--- TASK ITEM ---
Please list all lines of the material below in which the string "linejoin" occurs.

--- THE RECORDS ---
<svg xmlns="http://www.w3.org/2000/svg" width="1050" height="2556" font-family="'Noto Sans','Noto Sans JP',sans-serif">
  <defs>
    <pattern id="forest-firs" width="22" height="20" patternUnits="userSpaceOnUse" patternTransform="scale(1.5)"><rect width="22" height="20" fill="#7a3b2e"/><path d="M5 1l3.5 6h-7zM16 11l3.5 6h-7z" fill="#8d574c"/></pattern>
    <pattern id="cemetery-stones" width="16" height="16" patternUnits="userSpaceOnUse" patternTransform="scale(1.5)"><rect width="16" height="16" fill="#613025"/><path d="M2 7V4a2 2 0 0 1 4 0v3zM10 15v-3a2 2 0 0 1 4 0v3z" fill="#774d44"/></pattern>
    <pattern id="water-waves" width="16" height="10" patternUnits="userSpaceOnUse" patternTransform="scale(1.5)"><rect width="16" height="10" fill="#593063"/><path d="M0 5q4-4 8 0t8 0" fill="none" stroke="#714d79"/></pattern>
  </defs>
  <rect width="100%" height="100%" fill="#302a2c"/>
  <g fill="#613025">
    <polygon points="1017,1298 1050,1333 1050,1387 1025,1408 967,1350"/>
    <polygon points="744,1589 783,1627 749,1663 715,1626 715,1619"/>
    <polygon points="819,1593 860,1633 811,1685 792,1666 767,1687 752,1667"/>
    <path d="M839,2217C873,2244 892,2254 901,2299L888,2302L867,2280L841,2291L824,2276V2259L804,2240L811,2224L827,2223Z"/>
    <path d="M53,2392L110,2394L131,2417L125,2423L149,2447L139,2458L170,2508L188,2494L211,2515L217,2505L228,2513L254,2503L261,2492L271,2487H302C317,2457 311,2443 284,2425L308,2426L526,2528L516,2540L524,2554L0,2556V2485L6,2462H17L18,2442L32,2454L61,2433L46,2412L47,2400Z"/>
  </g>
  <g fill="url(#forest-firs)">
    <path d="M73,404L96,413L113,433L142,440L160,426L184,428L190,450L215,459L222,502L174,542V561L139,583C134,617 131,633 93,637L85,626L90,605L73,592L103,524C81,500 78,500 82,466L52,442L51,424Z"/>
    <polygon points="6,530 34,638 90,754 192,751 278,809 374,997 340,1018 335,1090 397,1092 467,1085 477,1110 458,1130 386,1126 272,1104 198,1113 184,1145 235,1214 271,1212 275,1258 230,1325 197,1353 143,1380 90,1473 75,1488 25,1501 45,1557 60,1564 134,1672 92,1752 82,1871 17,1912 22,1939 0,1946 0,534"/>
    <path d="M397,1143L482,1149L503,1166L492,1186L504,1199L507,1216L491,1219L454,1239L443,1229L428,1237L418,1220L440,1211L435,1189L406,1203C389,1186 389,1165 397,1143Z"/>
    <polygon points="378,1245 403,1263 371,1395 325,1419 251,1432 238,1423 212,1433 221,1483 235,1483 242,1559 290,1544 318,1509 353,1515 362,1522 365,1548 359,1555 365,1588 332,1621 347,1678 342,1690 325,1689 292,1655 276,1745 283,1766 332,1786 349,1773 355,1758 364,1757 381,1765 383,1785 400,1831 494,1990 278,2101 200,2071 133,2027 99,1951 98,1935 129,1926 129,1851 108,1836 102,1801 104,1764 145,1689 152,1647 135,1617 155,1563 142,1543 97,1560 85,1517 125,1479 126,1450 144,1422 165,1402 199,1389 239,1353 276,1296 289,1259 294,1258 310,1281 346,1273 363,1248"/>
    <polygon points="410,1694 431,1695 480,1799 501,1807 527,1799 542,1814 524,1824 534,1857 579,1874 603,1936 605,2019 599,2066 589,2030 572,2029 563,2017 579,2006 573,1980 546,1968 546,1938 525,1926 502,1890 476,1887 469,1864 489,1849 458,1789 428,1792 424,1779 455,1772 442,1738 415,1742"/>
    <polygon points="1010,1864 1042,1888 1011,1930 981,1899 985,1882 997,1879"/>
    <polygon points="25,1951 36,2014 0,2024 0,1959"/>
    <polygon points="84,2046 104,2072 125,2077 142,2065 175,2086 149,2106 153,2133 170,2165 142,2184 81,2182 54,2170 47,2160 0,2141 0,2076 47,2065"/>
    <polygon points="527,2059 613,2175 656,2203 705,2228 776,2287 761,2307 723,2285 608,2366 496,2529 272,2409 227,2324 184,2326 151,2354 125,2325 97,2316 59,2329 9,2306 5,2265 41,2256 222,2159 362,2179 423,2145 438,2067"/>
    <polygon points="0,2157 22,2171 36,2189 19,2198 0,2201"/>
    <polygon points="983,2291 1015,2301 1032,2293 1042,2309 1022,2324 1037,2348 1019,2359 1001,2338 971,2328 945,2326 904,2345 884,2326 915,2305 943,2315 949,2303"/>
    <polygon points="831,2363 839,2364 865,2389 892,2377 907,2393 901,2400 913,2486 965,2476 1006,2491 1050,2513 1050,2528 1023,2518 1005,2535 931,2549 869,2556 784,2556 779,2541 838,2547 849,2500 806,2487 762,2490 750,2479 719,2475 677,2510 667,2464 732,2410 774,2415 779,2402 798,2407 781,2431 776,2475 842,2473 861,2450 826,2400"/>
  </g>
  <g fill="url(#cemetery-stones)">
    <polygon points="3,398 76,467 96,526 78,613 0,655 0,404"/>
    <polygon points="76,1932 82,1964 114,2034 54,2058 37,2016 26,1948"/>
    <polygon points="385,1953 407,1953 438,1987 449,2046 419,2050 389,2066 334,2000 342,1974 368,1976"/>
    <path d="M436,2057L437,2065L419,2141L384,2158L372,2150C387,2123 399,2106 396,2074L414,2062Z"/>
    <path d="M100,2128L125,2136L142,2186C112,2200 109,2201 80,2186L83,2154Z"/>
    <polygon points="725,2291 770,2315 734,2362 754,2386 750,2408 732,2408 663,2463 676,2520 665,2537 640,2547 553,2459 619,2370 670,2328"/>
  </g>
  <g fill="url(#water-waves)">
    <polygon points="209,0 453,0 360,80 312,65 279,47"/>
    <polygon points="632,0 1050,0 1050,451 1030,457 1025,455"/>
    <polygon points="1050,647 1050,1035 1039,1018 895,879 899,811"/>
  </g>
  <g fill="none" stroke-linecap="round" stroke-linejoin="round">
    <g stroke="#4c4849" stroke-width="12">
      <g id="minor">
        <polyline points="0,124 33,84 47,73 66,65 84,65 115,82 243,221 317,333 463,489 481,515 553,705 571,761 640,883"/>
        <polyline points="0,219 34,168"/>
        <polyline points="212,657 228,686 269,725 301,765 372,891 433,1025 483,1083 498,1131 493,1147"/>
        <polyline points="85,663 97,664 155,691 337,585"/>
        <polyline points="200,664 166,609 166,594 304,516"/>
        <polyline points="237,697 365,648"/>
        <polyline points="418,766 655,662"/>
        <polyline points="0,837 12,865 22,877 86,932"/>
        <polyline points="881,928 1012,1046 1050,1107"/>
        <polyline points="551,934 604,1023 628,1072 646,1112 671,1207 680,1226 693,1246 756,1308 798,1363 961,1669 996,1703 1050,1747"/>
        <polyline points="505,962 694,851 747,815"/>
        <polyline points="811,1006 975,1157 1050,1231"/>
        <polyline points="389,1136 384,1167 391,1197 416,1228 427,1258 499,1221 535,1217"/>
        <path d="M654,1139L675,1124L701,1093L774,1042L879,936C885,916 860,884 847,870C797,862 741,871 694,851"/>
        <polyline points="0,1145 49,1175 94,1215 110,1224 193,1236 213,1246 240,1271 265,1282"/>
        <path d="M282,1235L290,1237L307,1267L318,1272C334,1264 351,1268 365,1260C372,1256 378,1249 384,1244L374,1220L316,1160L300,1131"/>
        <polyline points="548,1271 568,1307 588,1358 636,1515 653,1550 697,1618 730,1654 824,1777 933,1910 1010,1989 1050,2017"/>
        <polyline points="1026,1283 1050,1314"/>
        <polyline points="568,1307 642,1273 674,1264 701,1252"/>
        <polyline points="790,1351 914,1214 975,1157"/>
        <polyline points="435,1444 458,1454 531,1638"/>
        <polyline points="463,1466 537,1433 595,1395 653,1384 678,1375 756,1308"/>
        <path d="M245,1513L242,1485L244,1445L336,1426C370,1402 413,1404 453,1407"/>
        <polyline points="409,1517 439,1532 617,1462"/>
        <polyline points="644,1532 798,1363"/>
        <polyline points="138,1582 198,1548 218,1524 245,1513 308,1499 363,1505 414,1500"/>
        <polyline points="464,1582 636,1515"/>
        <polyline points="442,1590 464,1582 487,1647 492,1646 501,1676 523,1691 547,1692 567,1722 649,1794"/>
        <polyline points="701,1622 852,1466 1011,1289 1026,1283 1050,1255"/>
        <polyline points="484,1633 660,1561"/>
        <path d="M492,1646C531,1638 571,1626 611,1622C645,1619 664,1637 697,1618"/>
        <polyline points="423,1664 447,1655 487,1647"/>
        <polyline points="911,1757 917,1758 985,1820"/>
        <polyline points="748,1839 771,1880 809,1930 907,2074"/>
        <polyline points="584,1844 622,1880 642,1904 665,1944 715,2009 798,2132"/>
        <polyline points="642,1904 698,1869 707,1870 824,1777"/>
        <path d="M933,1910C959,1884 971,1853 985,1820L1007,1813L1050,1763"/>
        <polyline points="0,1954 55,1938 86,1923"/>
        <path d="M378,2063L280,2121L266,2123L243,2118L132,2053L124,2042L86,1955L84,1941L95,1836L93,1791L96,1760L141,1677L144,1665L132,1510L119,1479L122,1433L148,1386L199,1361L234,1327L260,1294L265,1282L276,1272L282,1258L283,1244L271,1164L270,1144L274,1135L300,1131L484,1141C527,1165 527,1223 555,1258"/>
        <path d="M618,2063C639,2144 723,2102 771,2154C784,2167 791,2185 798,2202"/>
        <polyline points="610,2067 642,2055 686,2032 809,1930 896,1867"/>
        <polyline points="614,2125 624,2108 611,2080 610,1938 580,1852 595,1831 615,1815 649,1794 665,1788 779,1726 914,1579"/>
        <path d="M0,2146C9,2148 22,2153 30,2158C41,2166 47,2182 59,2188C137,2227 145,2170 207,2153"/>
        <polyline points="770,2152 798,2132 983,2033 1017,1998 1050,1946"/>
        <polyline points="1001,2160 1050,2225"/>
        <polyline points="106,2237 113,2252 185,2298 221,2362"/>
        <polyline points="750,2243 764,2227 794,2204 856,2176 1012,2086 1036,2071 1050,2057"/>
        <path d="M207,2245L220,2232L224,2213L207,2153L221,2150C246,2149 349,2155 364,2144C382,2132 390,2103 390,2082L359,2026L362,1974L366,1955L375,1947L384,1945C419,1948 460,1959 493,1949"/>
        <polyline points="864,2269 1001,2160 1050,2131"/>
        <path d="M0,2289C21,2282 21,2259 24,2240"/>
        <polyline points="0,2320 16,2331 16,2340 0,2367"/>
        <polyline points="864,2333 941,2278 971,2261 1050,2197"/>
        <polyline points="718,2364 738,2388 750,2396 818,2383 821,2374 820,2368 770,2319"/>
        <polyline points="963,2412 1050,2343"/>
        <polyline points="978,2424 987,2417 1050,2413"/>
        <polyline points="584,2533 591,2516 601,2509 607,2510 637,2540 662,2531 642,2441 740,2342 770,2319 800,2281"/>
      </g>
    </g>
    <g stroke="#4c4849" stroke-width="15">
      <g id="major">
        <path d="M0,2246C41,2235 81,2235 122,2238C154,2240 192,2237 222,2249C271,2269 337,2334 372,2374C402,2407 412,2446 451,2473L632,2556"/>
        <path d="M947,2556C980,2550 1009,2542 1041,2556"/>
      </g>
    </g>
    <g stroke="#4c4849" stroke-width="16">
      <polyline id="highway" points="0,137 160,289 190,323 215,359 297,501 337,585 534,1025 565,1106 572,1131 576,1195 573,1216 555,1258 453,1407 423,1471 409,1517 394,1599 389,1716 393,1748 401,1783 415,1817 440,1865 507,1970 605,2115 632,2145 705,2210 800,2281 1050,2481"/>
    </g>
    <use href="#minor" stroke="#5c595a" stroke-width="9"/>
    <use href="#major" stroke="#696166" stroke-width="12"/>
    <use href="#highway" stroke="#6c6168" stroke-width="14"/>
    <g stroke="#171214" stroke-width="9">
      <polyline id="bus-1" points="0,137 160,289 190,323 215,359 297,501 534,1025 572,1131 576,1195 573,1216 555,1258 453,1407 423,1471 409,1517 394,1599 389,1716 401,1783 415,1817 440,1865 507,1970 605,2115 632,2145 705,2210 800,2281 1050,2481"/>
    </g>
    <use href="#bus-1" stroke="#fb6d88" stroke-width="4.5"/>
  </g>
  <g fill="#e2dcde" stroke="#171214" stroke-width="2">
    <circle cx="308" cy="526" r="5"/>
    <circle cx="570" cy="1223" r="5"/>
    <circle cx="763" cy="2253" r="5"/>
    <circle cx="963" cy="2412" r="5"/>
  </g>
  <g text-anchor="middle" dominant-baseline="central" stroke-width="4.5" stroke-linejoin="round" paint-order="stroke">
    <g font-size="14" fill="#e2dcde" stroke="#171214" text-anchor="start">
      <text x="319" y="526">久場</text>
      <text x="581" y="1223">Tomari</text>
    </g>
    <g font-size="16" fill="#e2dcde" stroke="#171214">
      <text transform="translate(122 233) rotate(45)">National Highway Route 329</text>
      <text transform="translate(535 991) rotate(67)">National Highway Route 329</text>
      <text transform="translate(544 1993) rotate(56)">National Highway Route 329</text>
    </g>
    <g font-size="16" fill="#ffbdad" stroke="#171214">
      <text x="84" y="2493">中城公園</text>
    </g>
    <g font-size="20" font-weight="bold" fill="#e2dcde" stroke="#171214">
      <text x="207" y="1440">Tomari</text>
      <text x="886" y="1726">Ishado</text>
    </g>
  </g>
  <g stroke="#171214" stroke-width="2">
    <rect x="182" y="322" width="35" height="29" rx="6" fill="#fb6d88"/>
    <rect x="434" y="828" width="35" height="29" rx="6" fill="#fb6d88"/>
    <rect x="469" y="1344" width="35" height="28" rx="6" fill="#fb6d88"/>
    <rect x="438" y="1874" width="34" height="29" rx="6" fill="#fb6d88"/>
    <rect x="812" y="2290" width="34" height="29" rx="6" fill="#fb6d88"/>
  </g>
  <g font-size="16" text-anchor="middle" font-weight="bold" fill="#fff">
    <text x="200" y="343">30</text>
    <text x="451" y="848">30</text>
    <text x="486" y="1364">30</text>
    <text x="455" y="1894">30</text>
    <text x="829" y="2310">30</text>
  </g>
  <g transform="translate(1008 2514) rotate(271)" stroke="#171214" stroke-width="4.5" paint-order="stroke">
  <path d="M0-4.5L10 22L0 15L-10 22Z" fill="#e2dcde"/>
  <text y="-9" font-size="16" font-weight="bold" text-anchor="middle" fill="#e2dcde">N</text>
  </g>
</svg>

--- RESPONSE TO THE EXERCISE ---
  <g fill="none" stroke-linecap="round" stroke-linejoin="round">
  <g text-anchor="middle" dominant-baseline="central" stroke-width="4.5" stroke-linejoin="round" paint-order="stroke">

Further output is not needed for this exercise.